Without clear regulatory policy at the federal level, responsible CBD companies have been forced to comply with a patchwork of state regulations that are costly and cumbersome. With AB-45 in place, regulations are being drafted to help responsible CBD companies bring more safe CBD products to market.
Among the big changes in California is that CBD is now permitted to be infused into food and beverages, a provision that CV Sciences Vice President of Business Development Stuart Tomc calls "a bit of a stunner." "We didn't think CBD would be allowed in food and beverages," Tomc says. "I've been on the phone with retailers since this happened."
San Diego-based CV Sciences is a supplier and manufacturer of hemp cannabidiol (CBD) products that operates two distinct business segments: a consumer product division focused on manufacturing, marketing and selling plant-based dietary supplements and CBD products to a range of market sectors and a drug development division focused on developing and commercializing CBD-based novel therapeutics.
The new law also requires labels on CBD-infused products to contain a warning stating that the product has not been tested for safety or efficacy -- a stronger message than the Food and Drug Administration's (FDA) mandate that labels must indicate that the federal agency has not evaluated the product.
The new, required messaging on the labels actually could have a positive impact on the CBD industry, Tomc says. "If you saw a product that sold as much as CBD has been selling and you saw a warning label that says it wasn't safe or effective, it might spur more conversation and may actually be helpful," he explains.
Manufacturers of CBD products also are prohibited from making any claims about CBD, a provision that already exists on the federal level. "They're trying to create a market that people can operate in if there's demand for the product," Tomc says. "As soon as the feds step in and regulate CBD like every other ingredient, California will follow suit."
A key compromise that helped get AB-45 through the California legislature was the removal of language in the bill that would ban smokable hemp products in California. Hemp farmers are advocates of smokable hemp because it brings in the highest revenue per acre. But such products won't be available until the Legislature enacts a new tax on them -- a measure that's likely to be taken up next year.
The bill includes a phase-in approach that will permit the sale of smokable hemp products to adults and the manufacturing of smokable hemp products to be sold in other states.
While AB-45 has opened the market for a wider variety of CBD products, they're not likely to hit store shelves any time soon because the California Department of Public Health still must hammer out specific rules and may impose additional regulations on the manufacture and sale of hemp products. The department has the authority to determine the maximum serving sizes for hemp-derived CBD, hemp extract and derivative products; active cannabinoid concentration per serving size; the number of servings per container; and other requirements for food and beverages.

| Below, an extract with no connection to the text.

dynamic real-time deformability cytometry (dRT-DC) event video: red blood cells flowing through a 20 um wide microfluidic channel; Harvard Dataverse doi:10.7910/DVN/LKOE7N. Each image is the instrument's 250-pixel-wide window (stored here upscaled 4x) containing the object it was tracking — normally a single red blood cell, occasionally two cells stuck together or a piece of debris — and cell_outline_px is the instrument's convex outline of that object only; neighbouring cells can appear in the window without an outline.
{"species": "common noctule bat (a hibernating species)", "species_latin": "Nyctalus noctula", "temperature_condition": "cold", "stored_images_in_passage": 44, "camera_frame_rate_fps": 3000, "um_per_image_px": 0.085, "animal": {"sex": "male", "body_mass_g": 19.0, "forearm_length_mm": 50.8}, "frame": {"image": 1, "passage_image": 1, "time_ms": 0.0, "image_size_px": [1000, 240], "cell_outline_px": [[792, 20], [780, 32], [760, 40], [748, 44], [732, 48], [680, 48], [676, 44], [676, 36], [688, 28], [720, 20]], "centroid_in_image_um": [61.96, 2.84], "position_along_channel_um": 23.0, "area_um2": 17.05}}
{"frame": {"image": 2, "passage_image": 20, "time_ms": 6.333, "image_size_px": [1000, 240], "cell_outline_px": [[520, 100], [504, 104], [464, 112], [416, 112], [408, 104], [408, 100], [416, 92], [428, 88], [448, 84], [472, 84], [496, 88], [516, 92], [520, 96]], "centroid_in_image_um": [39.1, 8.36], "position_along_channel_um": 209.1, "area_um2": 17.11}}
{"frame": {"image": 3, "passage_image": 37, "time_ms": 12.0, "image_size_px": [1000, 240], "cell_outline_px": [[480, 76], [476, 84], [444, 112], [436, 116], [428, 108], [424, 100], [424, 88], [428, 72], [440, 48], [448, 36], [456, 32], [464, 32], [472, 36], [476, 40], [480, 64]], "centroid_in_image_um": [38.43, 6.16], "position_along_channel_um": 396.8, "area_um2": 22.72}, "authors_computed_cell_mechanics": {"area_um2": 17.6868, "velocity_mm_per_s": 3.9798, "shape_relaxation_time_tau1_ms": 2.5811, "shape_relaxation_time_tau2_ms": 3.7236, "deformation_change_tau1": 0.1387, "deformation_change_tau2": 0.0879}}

It also may set an age requirement for the sale of certain hemp products.
Because the industry lacks federal standards for the manufacturing, testing and labeling of CBD products, those available today vary widely in safety and quality. After evaluating nearly 3,000 CBD products, Leafreport found that only 42 percent of the companies published potency results and only 13 percent published test results for microbals, heavy metals and pesticides. Of the products Leafreport tested for CBD potency, more than 84 percent were outside the limits of acceptable variance (plus or minus 10 percent of label value).
"There's a lot of enthusiasm around cannabis and hemp," Tomc says. "We hope AB-45 creates an environment where people can abandon any of the stereotypes they've had and learn about cannabinoids and the endocannabinoid system."